* Exercise brief
Check each line below for the word "version" and give the number of lines that have it, nothing more.

[Saved entries]
▼

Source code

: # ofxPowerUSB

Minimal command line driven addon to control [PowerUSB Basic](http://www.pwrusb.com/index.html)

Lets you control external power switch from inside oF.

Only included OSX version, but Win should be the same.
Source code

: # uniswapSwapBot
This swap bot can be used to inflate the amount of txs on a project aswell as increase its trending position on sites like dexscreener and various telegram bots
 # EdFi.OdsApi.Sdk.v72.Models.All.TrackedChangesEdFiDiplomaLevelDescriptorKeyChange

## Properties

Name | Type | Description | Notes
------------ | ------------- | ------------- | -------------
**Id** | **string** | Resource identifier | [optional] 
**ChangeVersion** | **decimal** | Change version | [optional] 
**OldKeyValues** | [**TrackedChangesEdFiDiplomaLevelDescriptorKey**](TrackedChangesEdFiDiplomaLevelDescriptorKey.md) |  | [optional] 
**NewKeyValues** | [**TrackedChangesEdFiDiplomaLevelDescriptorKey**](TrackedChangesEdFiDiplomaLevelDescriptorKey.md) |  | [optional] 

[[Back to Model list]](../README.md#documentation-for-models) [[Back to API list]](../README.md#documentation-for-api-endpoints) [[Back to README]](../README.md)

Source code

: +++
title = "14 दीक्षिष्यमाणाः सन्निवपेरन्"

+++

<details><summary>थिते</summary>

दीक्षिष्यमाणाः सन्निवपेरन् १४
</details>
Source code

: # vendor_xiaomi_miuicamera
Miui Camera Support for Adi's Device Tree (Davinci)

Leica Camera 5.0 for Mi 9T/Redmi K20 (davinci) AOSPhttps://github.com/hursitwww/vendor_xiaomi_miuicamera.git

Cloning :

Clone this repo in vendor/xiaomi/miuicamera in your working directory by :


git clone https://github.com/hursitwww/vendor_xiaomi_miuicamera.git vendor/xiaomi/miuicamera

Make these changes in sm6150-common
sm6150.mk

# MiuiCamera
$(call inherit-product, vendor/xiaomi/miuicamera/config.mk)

▲

* Output of the exercise
2